DELİLLERİN DEĞERLENDİRİLMESİ VE GEREKÇE:
Dava: itirazın iptali istemine ilişkindir.
HMK’nun 355. Maddesi gereğince istinaf incelemesi istinafa başvuran vekilinin dilekçesinde belirtilen sebeplerle sınırlı olarak ve kamu düzenine ilişkin hususlarda res’en gözetilerek yapılmıştır.
Hukuk Muhakemeleri Kanununun 24/11/2016 tarihli ve 6763 Sayılı Kanunun 41. maddesi ile değiştirilen 341/2 fıkrasında öngörülen kesinlik sınırı 3.000,00 Türk Lirasıdır. 6100 Sayılı HMK’nın ek 1. maddesi uyarınca 01/01/2019 tarihinden itibaren ise bu sınır 4.400,00 Türk Lirasıdır.
HMK’nın 341/4. fıkrasında “Alacağın tamamının dava edilmiş olması durumunda, kararda asıl talebinin kabul edilmeyen bölümü üç bin Türk Lirasını geçmeyen taraf, istinaf yoluna başvuramaz” düzenlemesi bulunmaktadır.
Davacı tarafın istinafa konu ettiği alacak miktarının yani reddedilen miktarın 3.185,62 TL olması nedeniyle 13/09/2019 tarihli karar bu yönü ile kesin niteliktedir.(Yargıtay 19. HD. 2019/2829 E ve 2019/4446 Karar sayılı ilamı da bu doğrultudadır.)
Somut olayda; mahkemece reddedilen miktar kesin nitelikte olup, kesin olan kararlara karşı HMK’nın 346. maddesi hükmü uyarınca ilk derece mahkemesince istinaf dilekçesinin reddine karar verilebileceği gibi, HMK’nın 352. maddesi uyarınca yapılan ön inceleme sonucunda Bölge Adliye Mahkemesince de bu yönde karar verilebilir. Bu karar usule ilişkin nihai karardır. Bölge Adliye Mahkemesince verilen bu usulden ret kararına karşı temyiz yolu da kapalıdır.(Yargıtay 11. Hukuk Dairesinin 05/01/2018 tarih, 2017/5397 esas ve 2018/5 karar sayılı ilamı bu yöndedir.)

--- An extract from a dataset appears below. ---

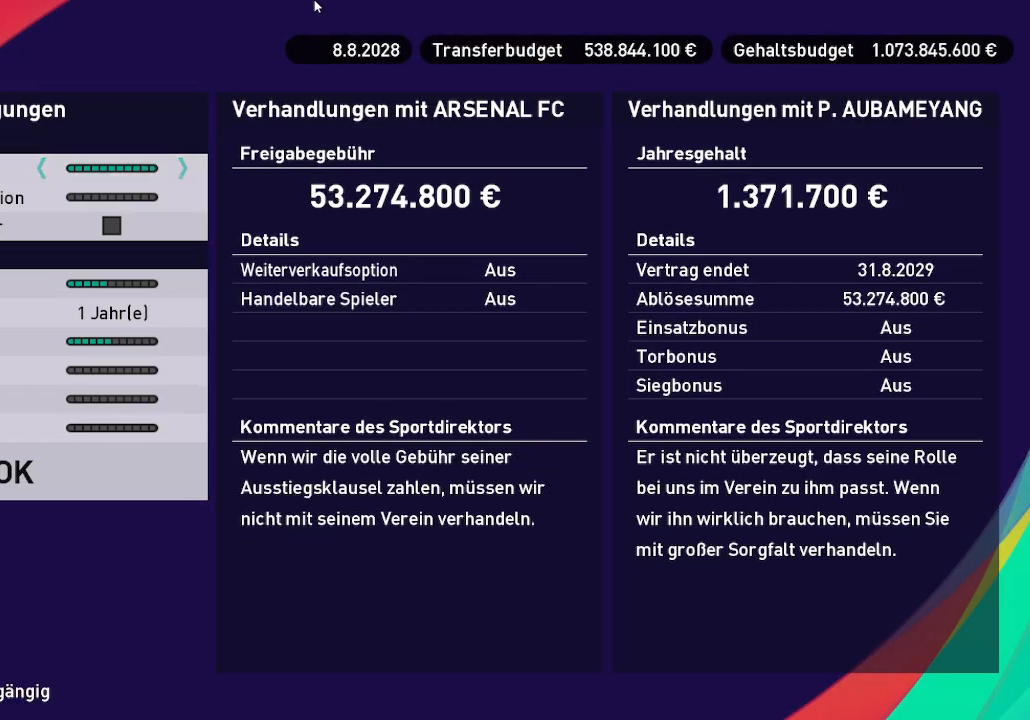
{"buttons": [], "left_stick": "center", "right_stick": "center", "events": [[267, "DPAD_RIGHT", "up"]]}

Öte yandan; mahkemece verilen kararlara karşı tarafların hangi kanun yoluna ve hangi sürede başvuracağının tereddüde mahal vermeyecek şekilde belirtilmesi, bu belirlemenin tarafların iradesini yanıltmayacak bir şekilde doğru olarak yapılması gerekeceği, başka bir deyişle, verilen karar, ara ve ek kararlarda, yargı mercii tarafından hem kanun yolunun hem de kanun yoluna ilişkin başvuru süresinin tarafları hataya düşürmeyecek şekilde doğru olarak gösterilmesi gerekecektir. Aksi takdirde, bu durumun tarafların haklarını arayabilmelerini zorlaştıracağı, dolayısıyla mahkemece verilen kararda kanun yolunun hatalı belirlenmesi durumunda, hatalı belirlemenin sonuçlarının taraflara yükletilmeyeceğinden gerek istinaf başvuru harcı ve gerekse istinaf karar harcının davacıdan tahsiline yer olmadığına karar vermek gerekmiştir.

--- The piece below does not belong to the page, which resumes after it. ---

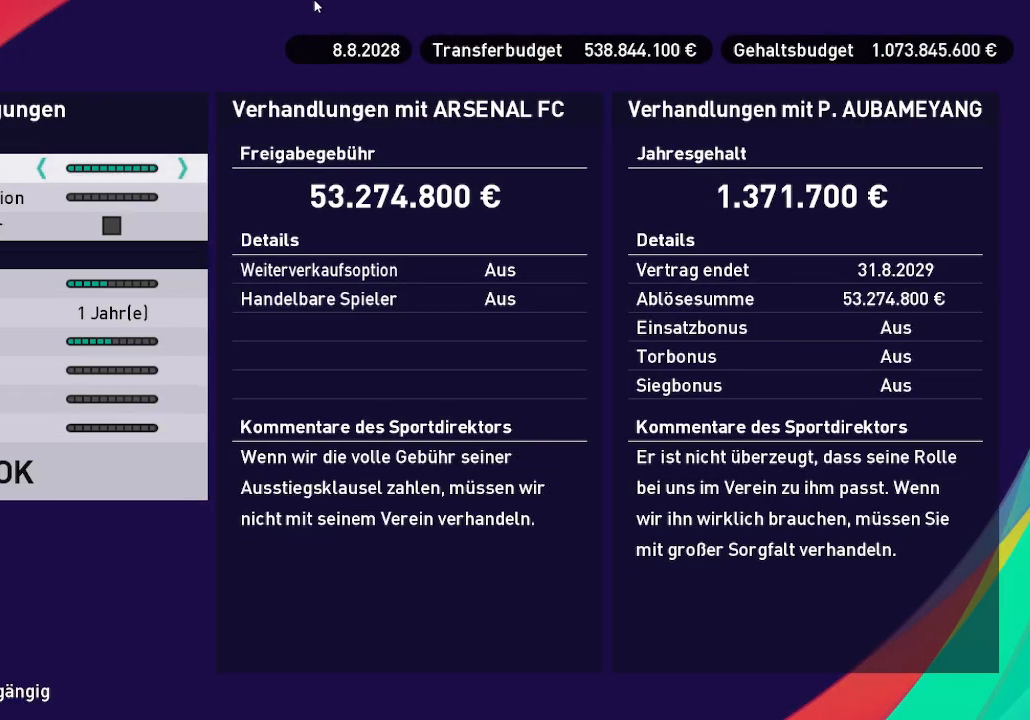
{"buttons": [], "left_stick": "center", "right_stick": "center", "events": []}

Yukarıda açıklanan gerekçelerden HMK’nın 352. maddesindeki düzenleme gereğince mahkemece reddedilen miktarın kesin olması nedeniyle davacı vekilinin istinaf başvurusunun usulden reddine karar verilerek aşağıdaki şekilde hüküm kurmak gerekmiştir.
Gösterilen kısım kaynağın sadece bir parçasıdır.